DESCRIÇÕES PETROGRÁFICAS EM LÂMINAS DELGADAS

AMOSTRA: FN/21 (Formação Remédio)

ROCHA: traquito

TEXTURA: porfirítica com matriz pilotaxítica (Fig.2).

MINERALOGIA: fenocristais de plagioclásio tipo andesina (An40) e raros cristais de piroxênio aegirina-augita; matriz – aegirina-augita, sanidina, natrolita, titanita, carbonato, andesina, montmorilonita e opacos.

DESCRIÇÃO: rocha microporfirítica com microfenocristais de andesina dispostos irregularmente em matriz traquítica, constituída de ripas sub­paralelas de sanidina, alguma aegirina-augita e opacos.
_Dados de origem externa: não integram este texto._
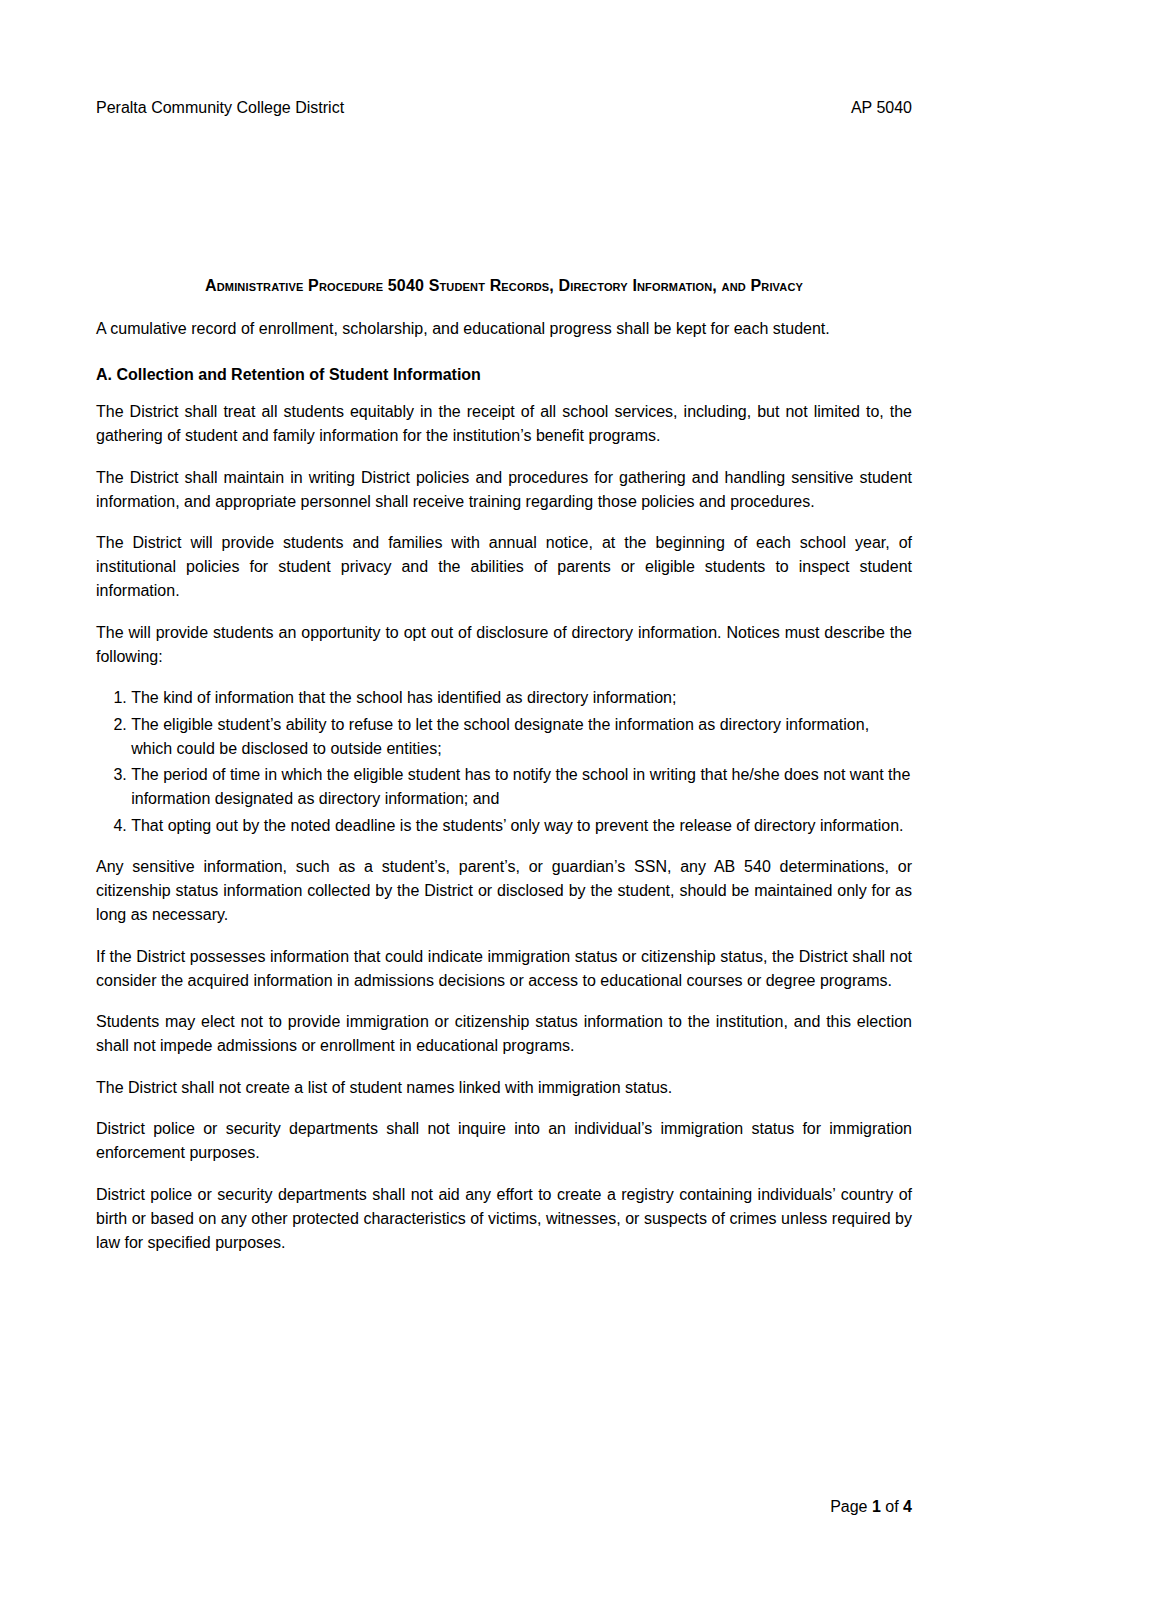Peralta Community College District AP 5040
Administrative Procedure 5040 Student Records, Directory Information, and Privacy
A cumulative record of enrollment, scholarship, and educational progress shall be kept for each student.
A. Collection and Retention of Student Information
The District shall treat all students equitably in the receipt of all school services, including, but not limited to, the gathering of student and family information for the institution’s benefit programs.
The District shall maintain in writing District policies and procedures for gathering and handling sensitive student information, and appropriate personnel shall receive training regarding those policies and procedures.
The District will provide students and families with annual notice, at the beginning of each school year, of institutional policies for student privacy and the abilities of parents or eligible students to inspect student information.
The will provide students an opportunity to opt out of disclosure of directory information. Notices must describe the following:
The kind of information that the school has identified as directory information;
The eligible student’s ability to refuse to let the school designate the information as directory information, which could be disclosed to outside entities;
The period of time in which the eligible student has to notify the school in writing that he/she does not want the information designated as directory information; and
That opting out by the noted deadline is the students’ only way to prevent the release of directory information.
Any sensitive information, such as a student’s, parent’s, or guardian’s SSN, any AB 540 determinations, or citizenship status information collected by the District or disclosed by the student, should be maintained only for as long as necessary.
If the District possesses information that could indicate immigration status or citizenship status, the District shall not consider the acquired information in admissions decisions or access to educational courses or degree programs.
Students may elect not to provide immigration or citizenship status information to the institution, and this election shall not impede admissions or enrollment in educational programs.
The District shall not create a list of student names linked with immigration status.
District police or security departments shall not inquire into an individual’s immigration status for immigration enforcement purposes.
District police or security departments shall not aid any effort to create a registry containing individuals’ country of birth or based on any other protected characteristics of victims, witnesses, or suspects of crimes unless required by law for specified purposes.
Page 1 of 4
A natrolita aparece substituindo o feldspato ou preenchendo poros ocasionais, juntamente com carbonatos. A natrolita aparece localmente com cor de interferência marrom devido à presença de argilominerais ou óxidos de ferro.

Figura 2- Fotomicrografia de traquito (FN/21) destacando microfenocristais de andesina (An40) com maclamento simples envoltos em matriz de granulação fina traquítica com forte orientação dos cristais de sanidina, andesina, aegerina-augita e opacos com textura pilotaxítica (nicóis cruzados).

 

AMOSTRA: FN/22 (Formação Quixaba)

ROCHA: olivina analcitito.

TEXTURA: porfirítica, localmente apresenta fenocristais de olivina com variações texturais coroníticas e esqueletais (Fig.3).
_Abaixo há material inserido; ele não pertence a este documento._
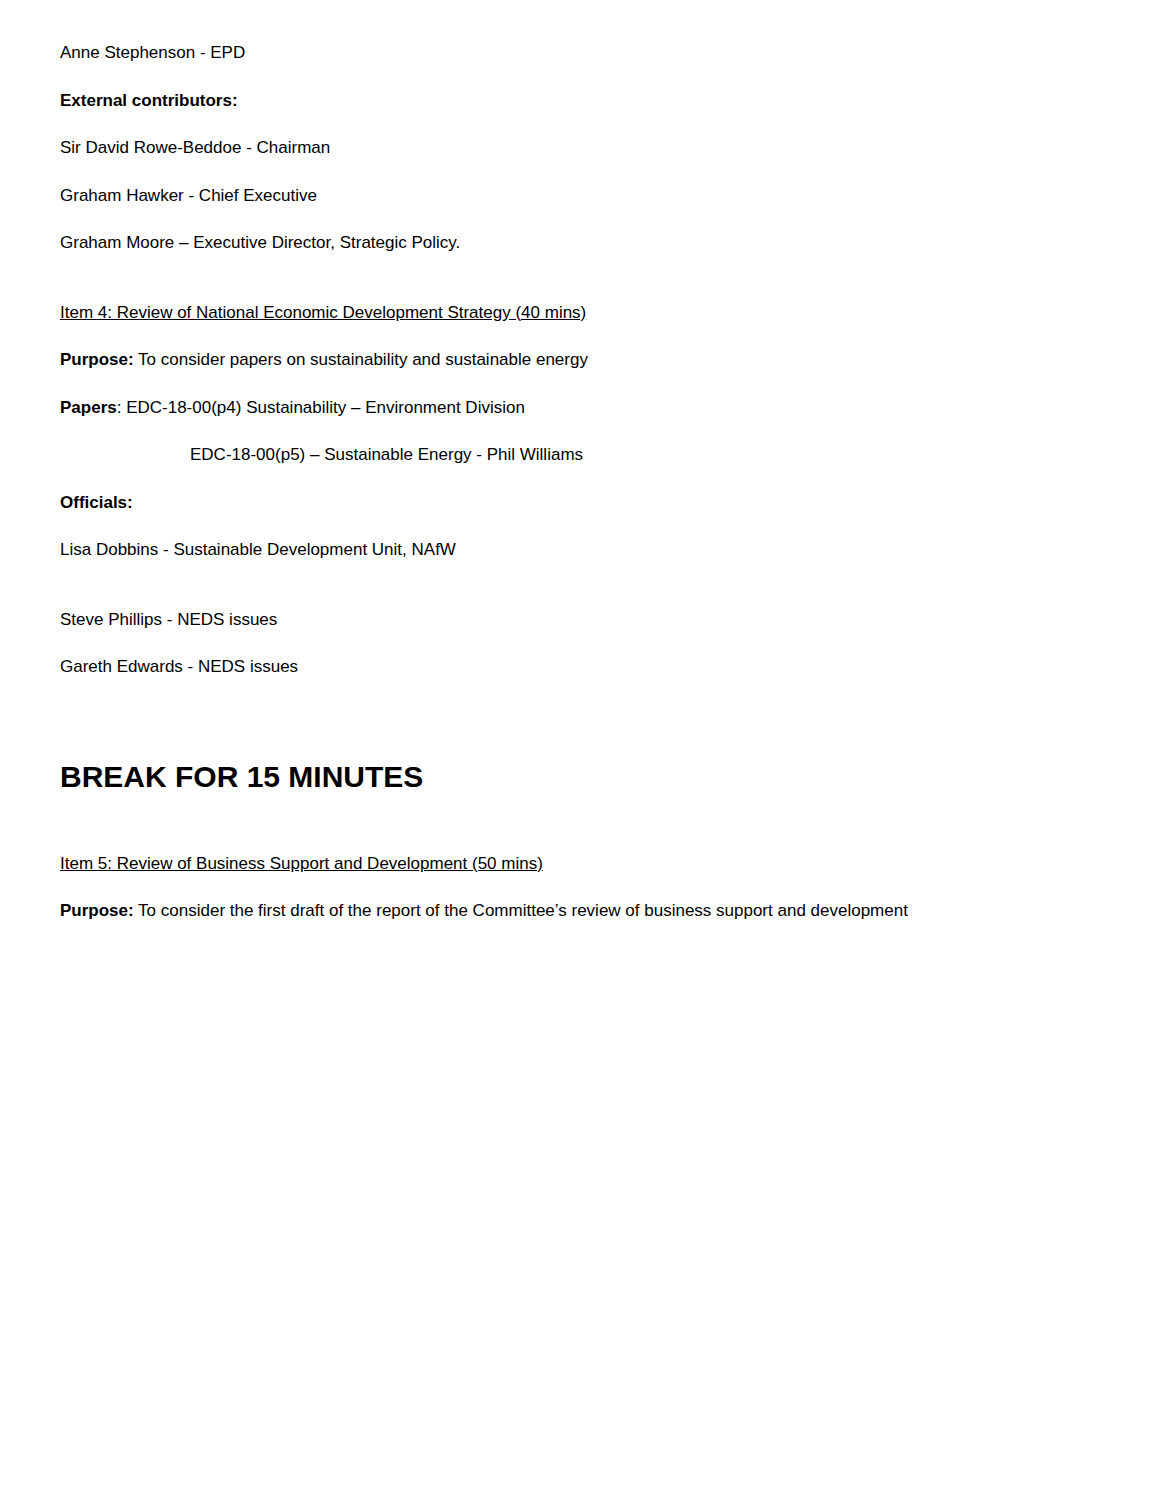Anne Stephenson - EPD
External contributors:
Sir David Rowe-Beddoe - Chairman
Graham Hawker - Chief Executive
Graham Moore – Executive Director, Strategic Policy.
Item 4: Review of National Economic Development Strategy (40 mins)
Purpose: To consider papers on sustainability and sustainable energy
Papers: EDC-18-00(p4) Sustainability – Environment Division
EDC-18-00(p5) – Sustainable Energy - Phil Williams
Officials:
Lisa Dobbins - Sustainable Development Unit, NAfW
Steve Phillips - NEDS issues
Gareth Edwards - NEDS issues
BREAK FOR 15 MINUTES
Item 5: Review of Business Support and Development (50 mins)
Purpose: To consider the first draft of the report of the Committee’s review of business support and development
MINERALOGIA: fenocristais de olivina com alterações para idingisita e serpentina;                        matriz – opacos, olivina, titano-augita, sodalita, nefelina e analcima; vênulas e poros: zeólita, analcima e apatita.
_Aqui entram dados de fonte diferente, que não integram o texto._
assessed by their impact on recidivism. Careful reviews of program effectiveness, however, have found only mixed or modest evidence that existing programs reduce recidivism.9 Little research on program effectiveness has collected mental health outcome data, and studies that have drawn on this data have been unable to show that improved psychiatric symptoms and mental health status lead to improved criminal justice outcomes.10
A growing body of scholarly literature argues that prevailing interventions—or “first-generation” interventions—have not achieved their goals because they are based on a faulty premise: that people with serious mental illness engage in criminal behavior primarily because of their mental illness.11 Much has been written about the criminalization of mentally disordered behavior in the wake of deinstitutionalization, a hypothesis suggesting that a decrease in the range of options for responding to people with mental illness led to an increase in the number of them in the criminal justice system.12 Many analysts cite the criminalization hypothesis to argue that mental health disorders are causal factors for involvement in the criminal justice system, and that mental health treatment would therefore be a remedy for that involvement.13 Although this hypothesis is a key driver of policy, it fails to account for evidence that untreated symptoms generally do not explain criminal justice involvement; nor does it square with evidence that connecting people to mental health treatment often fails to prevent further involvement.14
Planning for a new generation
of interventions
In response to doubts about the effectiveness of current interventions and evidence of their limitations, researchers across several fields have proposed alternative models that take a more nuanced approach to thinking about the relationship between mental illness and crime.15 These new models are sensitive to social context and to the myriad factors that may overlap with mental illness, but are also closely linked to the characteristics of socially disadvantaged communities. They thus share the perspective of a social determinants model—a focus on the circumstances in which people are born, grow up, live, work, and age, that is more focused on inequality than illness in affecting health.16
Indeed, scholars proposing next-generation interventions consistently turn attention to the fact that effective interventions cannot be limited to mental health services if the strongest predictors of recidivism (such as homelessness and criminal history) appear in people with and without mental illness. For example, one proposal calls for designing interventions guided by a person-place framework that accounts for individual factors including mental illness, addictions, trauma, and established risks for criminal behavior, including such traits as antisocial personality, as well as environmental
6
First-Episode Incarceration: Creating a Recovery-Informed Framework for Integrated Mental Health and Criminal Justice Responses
DESCRIÇÃO: Rocha porfirítica com fenocristais de olivina com aureolas substituídas por idingsita (textura coronítica). A matriz é intergranular e composta principalmente de titano-augita, opacos, analcima e feldspatóides (sodalita, nefelina).Na matriz observa-se pontualmente alguma olivina totalmente substituída por idingsita ou serpentina (textura esqueletal). São comuns vênulas com zeólitas, apatita e analcima.

Figura 3 – Fotomicrografia de olivina analcitico (FN/22) da Formação Quixaba. No centro da imagem fenocristal de olivina (Ol) com borda de idingsita (textura coronítica) em matriz intergranular (nicóis cruzados).

 

AMOSTRA: FN/31 (Formação Quixaba)

ROCHA: sodalita-olivina analcitito.

TEXTURA: porfirítica com matriz intergranular e intersertal, localmente variações coroníticas (Fig. 4).

MINERALOGIA: fenocristais de olivina e titano-augita; matriz- opacos, olivina, titano-augita, analcima e sodalita;  vênulas de analcima.

DESCRIÇÃO: Rocha porfirítica, exibindo matriz interqranular afanítica, composta por fenocristais de olivina, com bordas de idingsita e titano-augita. A matriz é formada essencialmente titano-augita microgranular, olivina, analcima e opacos.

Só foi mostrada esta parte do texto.